The Humpster gunned the engine. The little cap on the exhaust tube popped open. The fat jiggled. The Humpster looked like some kind of heavy-haul Buddha in a John Deere temple. The sand and rolling rocks in front of the blade built like a wave.

“Stand your ground,” said Geoff.

“That’s what they told us when the white men fired their guns,” said Jimmy.
Brmmmm
. He fired the saw.

“Scissors cut paper, bulldozer breaks chain saw”—George seized a rock and wound up like Roger Clemens—“and rock breaks Humpster.” But George had no control. The Humpster just laughed at a wild pitch.

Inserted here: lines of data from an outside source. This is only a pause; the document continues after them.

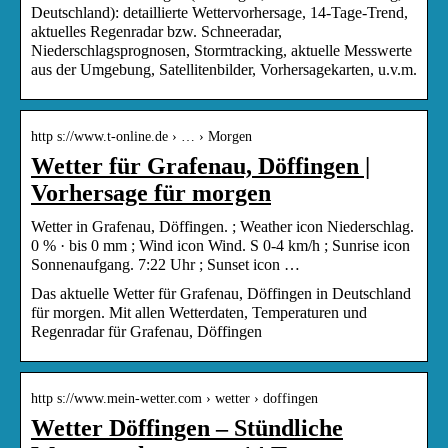
Deutschland): detaillierte Wettervorhersage, 14-Tage-Trend,
aktuelles Regenradar bzw. Schneeradar,
Niederschlagsprognosen, Stormtracking, aktuelle Messwerte
aus der Umgebung, Satellitenbilder, Vorhersagekarten, u.v.m.
http s://www.t-online.de › … › Morgen
Wetter für Grafenau, Döffingen |
Vorhersage für morgen
Wetter in Grafenau, Döffingen. ; Weather icon Niederschlag.
0 % · bis 0 mm ; Wind icon Wind. S 0-4 km/h ; Sunrise icon
Sonnenaufgang. 7:22 Uhr ; Sunset icon …
Das aktuelle Wetter für Grafenau, Döffingen in Deutschland
für morgen. Mit allen Wetterdaten, Temperaturen und
Regenradar für Grafenau, Döffingen
http s://www.mein-wetter.com › wetter › doffingen
Wetter Döffingen – Stündliche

Closer and higher the wave came. Blue shouted something at his son. Closer, higher, louder…

Geoff stopped thinking. Thought retreated behind the barrier of instinct. He knew he would know just when to jump, or whether to jump at all.

Closer, higher, louder…

Blue Bigelow moved fast for a big man. By the time he leaped onto the bulldozer and grabbed the brake, the blade was so close that Geoff could see no more than two heads above it.